As a dad, Halloween brings so many questions and need of comfort from my daughter. Our 4-year-old daughter is a very sensitive girl. She is very affected by visual images. My wife and I lead a very peaceful home. We don’t watch horror films or even argue in front of our children. When we go out to a grocery store or just a drive through the neighborhood, that peacefulness is no longer in our control. Halloween is very scary for a young, innocent mind.
“Dad, why is that face angry?”
“Why are those eyes glowing?”
I hate that I have to explain to my daughter why there is a skeleton at the entrance of Home Depot. I hate that she has to hide her eyes in my shoulder at the grocery store and then wakes up from the nightmares.
Halloween is not of God. Period. God loves our precious children and has created them to be pure and innocent.
I know what someone may say: ”You should just prepare your child for some of these images.” The reality is that I shouldn’t have to. I shouldn’t have to explain what Frankenstein’s monster is in the grocery store. I shouldn’t have to tell her why a bloody corpse is hanging from the tree in a neighborhood yard.

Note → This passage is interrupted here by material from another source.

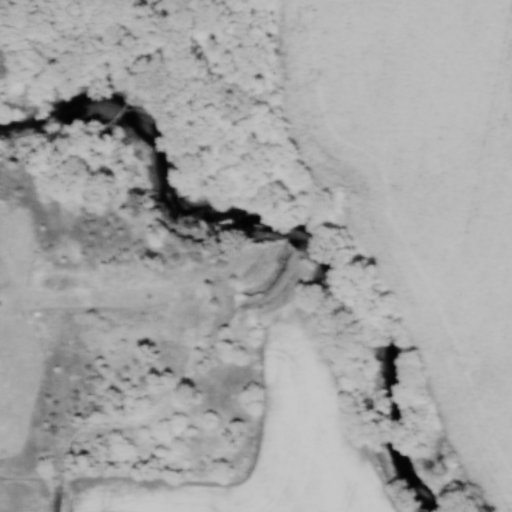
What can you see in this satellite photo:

Our society has become desensitized to many of the things we see. We say that it’s just entertainment or for fun.
If you really believe in God and you want to have a relationship with Him, should you really be involved with Halloween? No. Don’t do it. Don’t let others guilt you into it because, “It’s for the kids.” It is not for the kids. Innocent children have to be trained to not be afraid of the evil images of the holiday.

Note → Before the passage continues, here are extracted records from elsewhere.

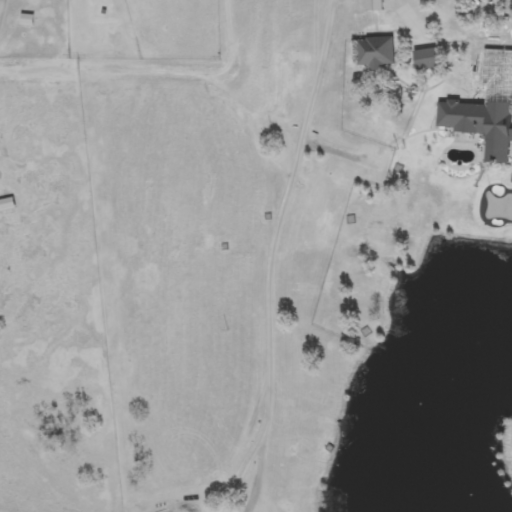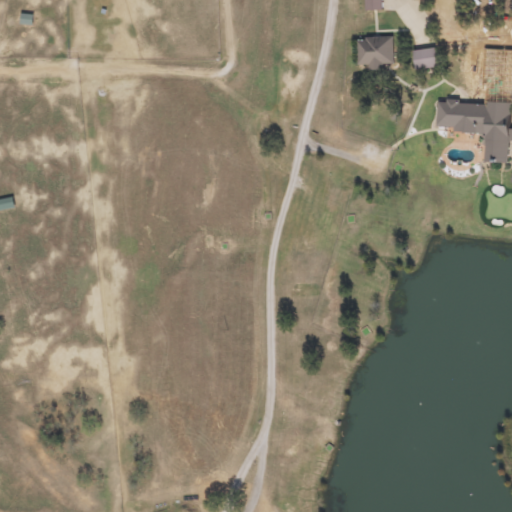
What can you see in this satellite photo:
building: (371, 52)
building: (422, 59)
road: (144, 71)
building: (459, 117)
road: (268, 256)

My wife, with the advice of a friend, is trying something new. We talk with our daughter about Philippians 4:8 where Paul wrote: “Finally, brethren, whatever things are true, whatever things are noble, whatever things are just, whatever things are pure, whatever things are lovely, whatever things are of good report, if there is any virtue and if there is anything praiseworthy--meditate on these things.”
When she is scared we have her talk about these things. Then she draws a picture of what she is afraid of and puts it in a jar. At the end of the day she throws away the contents of the jar. We continue to talk about her favorite things throughout the day. Something that is true, noble, just, pure…you get the idea. Focus on the things of the light, not of the darkness.
Have you had a similar experience with your children? What did you do?